Task prompt =
Show every line of the data that includes the word "material".

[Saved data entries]
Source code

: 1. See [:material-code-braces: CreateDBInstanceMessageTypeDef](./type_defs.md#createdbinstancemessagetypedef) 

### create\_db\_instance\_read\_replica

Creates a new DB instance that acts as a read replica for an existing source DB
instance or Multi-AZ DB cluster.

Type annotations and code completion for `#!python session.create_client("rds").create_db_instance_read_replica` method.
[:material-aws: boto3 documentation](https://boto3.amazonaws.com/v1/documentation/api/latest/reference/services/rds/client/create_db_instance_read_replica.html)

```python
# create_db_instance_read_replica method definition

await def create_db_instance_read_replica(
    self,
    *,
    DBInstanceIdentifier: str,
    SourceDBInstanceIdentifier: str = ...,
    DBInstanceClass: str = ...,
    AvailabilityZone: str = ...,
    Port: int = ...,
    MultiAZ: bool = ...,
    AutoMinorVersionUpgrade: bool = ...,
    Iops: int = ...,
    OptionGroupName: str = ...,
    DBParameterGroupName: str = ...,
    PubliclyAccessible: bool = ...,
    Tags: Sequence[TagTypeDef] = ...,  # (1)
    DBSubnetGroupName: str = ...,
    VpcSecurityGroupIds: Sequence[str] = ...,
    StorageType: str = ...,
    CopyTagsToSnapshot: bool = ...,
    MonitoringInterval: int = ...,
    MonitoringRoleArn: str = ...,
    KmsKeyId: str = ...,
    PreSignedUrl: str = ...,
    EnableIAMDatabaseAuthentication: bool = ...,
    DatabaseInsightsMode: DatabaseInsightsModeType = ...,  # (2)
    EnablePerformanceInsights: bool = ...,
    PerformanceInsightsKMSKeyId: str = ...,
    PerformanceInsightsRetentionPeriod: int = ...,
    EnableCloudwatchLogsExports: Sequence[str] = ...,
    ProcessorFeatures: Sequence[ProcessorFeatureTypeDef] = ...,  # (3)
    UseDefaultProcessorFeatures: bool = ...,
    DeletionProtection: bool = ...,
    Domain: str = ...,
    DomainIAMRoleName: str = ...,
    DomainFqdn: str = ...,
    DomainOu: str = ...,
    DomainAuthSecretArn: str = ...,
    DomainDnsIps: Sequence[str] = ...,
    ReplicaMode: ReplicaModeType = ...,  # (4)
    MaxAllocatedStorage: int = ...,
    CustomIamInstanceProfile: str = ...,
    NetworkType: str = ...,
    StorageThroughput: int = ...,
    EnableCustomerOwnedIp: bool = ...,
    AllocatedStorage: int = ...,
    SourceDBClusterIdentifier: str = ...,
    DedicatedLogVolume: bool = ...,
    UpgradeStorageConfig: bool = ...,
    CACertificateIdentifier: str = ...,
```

Answer box =
: 1. See [:material-code-braces: CreateDBInstanceMessageTypeDef](./type_defs.md#createdbinstancemessagetypedef) 
[:material-aws: boto3 documentation](https://boto3.amazonaws.com/v1/documentation/api/latest/reference/services/rds/client/create_db_instance_read_replica.html)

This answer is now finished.